Apparently a nagging style of parenting coupled with little supervision goes hand in hand with kids playing video games more.
The new study, funded by the National Science Foundation, is one of the first to link parental behavior to kids’ video game playing.
Michigan State University researchers surveyed more than 500 students from 20 middle schools and found that the more children perceived their parents’ behavior as negative (e.g., “nags a lot”) and the less monitoring parents did, the more the children played video games.
The discovery opens the door for follow-up studies on what drives video game behavior, said lead researcher Linda Jackson, Ph.D.
“Does a parent’s negative interactions with their child drive the child into the world of video games, perhaps to escape the parent’s negativity?” said Jackson, professor of psychology. “Or, alternatively, does video game playing cause the child to perceive his or her relationship with the parent as negative?”

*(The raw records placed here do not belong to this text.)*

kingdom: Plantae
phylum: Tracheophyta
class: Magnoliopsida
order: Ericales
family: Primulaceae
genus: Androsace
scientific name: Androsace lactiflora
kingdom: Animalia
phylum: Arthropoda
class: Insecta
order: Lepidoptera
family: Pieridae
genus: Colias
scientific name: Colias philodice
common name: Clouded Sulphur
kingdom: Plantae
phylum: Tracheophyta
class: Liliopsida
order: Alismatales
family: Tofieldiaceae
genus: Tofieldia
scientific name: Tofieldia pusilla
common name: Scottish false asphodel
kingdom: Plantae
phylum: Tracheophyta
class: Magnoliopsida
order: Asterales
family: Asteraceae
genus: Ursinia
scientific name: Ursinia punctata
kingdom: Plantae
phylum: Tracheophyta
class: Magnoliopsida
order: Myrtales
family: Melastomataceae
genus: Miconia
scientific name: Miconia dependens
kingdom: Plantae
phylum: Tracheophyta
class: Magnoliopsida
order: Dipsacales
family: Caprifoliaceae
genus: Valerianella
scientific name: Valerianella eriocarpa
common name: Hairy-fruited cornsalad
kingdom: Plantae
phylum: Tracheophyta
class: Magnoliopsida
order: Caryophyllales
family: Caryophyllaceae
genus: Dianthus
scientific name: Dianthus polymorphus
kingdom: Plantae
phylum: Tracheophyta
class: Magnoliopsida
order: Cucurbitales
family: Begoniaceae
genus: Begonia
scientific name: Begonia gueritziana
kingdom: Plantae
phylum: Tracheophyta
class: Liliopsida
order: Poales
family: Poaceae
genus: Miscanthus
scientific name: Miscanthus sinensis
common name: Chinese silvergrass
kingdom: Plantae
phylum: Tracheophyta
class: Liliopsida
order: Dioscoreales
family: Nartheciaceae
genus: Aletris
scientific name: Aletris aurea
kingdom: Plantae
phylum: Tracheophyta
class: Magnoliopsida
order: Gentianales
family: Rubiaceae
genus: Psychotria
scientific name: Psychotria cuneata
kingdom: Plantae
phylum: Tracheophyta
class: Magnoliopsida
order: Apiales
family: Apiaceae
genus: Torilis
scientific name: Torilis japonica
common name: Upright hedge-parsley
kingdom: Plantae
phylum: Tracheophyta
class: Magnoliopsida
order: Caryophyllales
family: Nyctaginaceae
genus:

Another possibility is that there could be another characteristic of the child that’s responsible for the relationship between perceptions of parent negativity and video game playing, she said.
Further, an equally interesting question is the relationship between video game playing and actual rather than perceived behavior of parents.
That is, perceptions are not always correct, and according to Jackson, this may be the case in the child-parent relationship.
The study appears in the Proceedings of the 2011 World Conference on Educational Multimedia, Hypermedia & Telecommunications.